TASK REQUIREMENTS -
Every line in the records below that holds the word "structure" is to be copied.

RECORDED INFORMATION -
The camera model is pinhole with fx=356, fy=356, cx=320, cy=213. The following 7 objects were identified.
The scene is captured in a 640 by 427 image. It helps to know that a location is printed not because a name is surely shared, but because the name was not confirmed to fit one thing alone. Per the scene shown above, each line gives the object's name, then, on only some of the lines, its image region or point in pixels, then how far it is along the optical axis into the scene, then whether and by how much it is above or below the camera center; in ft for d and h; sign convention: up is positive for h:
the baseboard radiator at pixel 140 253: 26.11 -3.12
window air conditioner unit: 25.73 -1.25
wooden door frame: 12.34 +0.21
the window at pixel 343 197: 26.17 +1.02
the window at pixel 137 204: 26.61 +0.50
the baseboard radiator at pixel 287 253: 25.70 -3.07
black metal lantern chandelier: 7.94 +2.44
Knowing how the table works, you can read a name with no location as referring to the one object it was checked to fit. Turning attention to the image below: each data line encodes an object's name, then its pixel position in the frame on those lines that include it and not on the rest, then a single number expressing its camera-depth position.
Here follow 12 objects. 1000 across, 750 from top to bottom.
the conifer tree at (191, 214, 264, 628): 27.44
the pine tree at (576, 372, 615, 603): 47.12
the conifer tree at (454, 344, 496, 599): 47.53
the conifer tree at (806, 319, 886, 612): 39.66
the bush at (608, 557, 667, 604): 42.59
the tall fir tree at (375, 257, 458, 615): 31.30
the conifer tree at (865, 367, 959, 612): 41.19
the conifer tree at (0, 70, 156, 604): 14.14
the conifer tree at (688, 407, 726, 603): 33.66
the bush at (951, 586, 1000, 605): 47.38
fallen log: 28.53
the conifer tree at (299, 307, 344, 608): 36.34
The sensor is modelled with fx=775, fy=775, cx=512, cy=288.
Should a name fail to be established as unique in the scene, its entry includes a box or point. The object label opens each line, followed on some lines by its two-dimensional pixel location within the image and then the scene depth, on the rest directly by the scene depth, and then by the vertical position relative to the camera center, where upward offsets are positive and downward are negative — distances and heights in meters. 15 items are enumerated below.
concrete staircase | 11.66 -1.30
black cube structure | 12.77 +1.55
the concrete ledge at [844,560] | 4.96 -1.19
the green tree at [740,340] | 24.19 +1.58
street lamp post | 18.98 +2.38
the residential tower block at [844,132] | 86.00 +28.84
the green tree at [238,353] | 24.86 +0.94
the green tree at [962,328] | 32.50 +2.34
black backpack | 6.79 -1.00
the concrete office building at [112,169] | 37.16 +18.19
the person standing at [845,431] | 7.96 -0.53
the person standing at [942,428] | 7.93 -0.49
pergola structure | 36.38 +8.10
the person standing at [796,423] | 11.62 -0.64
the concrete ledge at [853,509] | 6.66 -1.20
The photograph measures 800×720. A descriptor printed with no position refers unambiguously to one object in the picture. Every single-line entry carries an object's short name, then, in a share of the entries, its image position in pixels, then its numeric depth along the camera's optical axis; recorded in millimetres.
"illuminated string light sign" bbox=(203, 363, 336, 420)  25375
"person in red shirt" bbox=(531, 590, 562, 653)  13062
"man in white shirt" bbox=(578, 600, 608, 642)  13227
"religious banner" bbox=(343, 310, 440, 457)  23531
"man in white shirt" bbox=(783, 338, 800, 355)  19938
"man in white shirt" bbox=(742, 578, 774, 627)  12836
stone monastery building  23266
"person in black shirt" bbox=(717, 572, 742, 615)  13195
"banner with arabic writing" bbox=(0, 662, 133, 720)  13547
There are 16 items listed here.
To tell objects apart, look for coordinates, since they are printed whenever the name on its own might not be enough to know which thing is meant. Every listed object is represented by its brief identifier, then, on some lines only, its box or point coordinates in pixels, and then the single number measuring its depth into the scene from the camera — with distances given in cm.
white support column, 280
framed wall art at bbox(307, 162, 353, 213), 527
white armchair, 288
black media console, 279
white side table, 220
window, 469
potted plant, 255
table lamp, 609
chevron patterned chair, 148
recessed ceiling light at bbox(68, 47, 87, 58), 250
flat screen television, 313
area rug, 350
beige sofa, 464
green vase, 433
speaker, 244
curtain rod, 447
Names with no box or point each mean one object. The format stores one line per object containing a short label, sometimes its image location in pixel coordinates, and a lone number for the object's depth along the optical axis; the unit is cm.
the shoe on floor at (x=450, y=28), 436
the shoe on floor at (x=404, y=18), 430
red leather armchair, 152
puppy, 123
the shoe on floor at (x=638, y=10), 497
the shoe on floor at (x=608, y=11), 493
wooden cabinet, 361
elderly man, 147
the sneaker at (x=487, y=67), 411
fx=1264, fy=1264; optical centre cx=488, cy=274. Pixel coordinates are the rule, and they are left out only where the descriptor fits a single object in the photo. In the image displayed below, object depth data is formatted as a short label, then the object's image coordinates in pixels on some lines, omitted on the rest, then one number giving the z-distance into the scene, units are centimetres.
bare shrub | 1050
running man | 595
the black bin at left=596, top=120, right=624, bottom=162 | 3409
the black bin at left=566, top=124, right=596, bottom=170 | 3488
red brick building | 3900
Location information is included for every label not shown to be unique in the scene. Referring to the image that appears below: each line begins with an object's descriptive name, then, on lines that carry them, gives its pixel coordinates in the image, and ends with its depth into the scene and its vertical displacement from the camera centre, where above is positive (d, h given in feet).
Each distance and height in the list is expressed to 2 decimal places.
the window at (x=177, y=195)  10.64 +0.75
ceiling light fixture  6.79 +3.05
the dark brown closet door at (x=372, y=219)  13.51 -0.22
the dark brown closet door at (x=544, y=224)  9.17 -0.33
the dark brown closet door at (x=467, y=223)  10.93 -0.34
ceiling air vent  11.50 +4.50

TASK ANSWER -
black cube structure | 12.77 +1.55
pergola structure | 36.38 +8.10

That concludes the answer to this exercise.